== Records provided ==

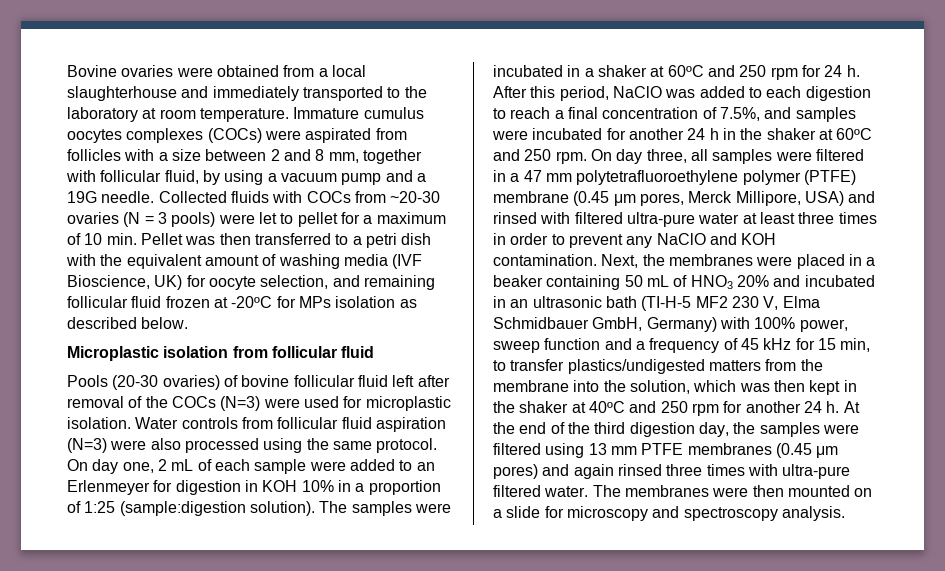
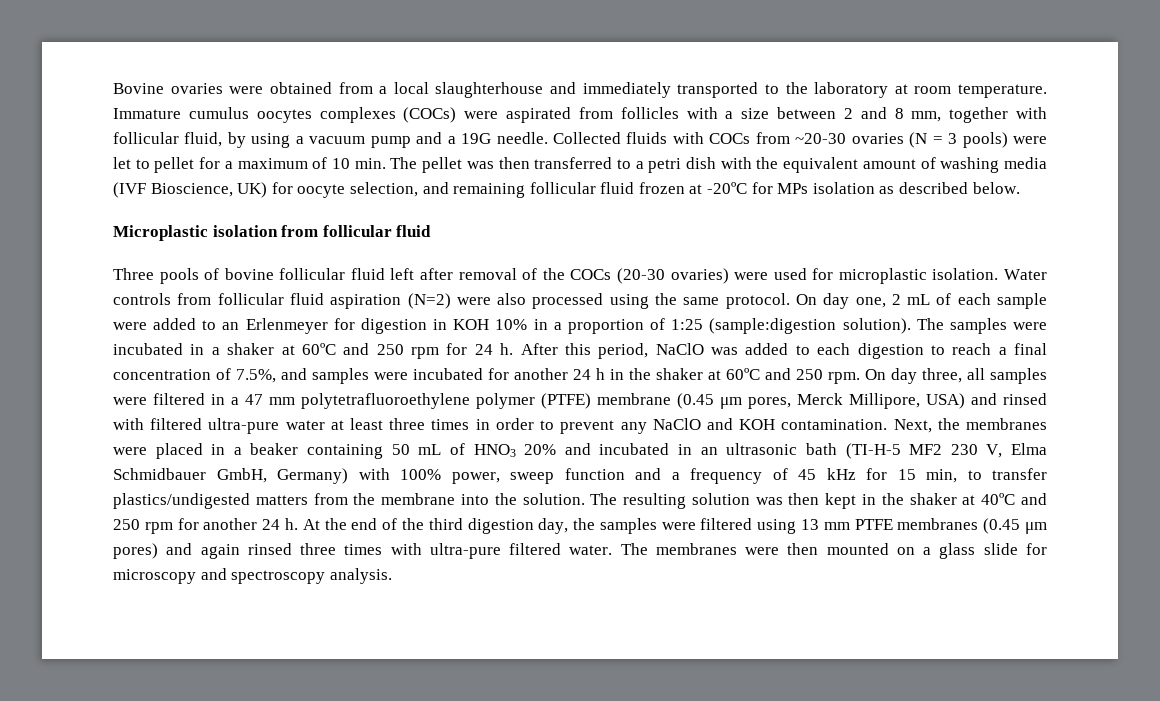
[140,233,183,245] Pellet -> [390,157,463,173] The pellet
[67,375,220,390] Pools (20-30 ovaries) -> [113,268,199,284] Three pools
[220,396,261,411] (N=3) -> [616,268,729,284] (20-30 ovaries)
[67,438,107,453] (N=3) -> [407,293,451,309] (N=2)
[629,380,737,394] solution, which -> [522,493,750,509] solution. The resulting solution
(502, 513) none -> [939,543,976,559] glass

== Task details ==
Only the lines above starting at the one containing "[67,375,220,390] Pools (20-30" and ending at the one containing "[629,380,737,394] solution, which", both included, are to be returned, exactly as they read.

== Solved problem ==
[67,375,220,390] Pools (20-30 ovaries) -> [113,268,199,284] Three pools
[220,396,261,411] (N=3) -> [616,268,729,284] (20-30 ovaries)
[67,438,107,453] (N=3) -> [407,293,451,309] (N=2)
[629,380,737,394] solution, which -> [522,493,750,509] solution. The resulting solution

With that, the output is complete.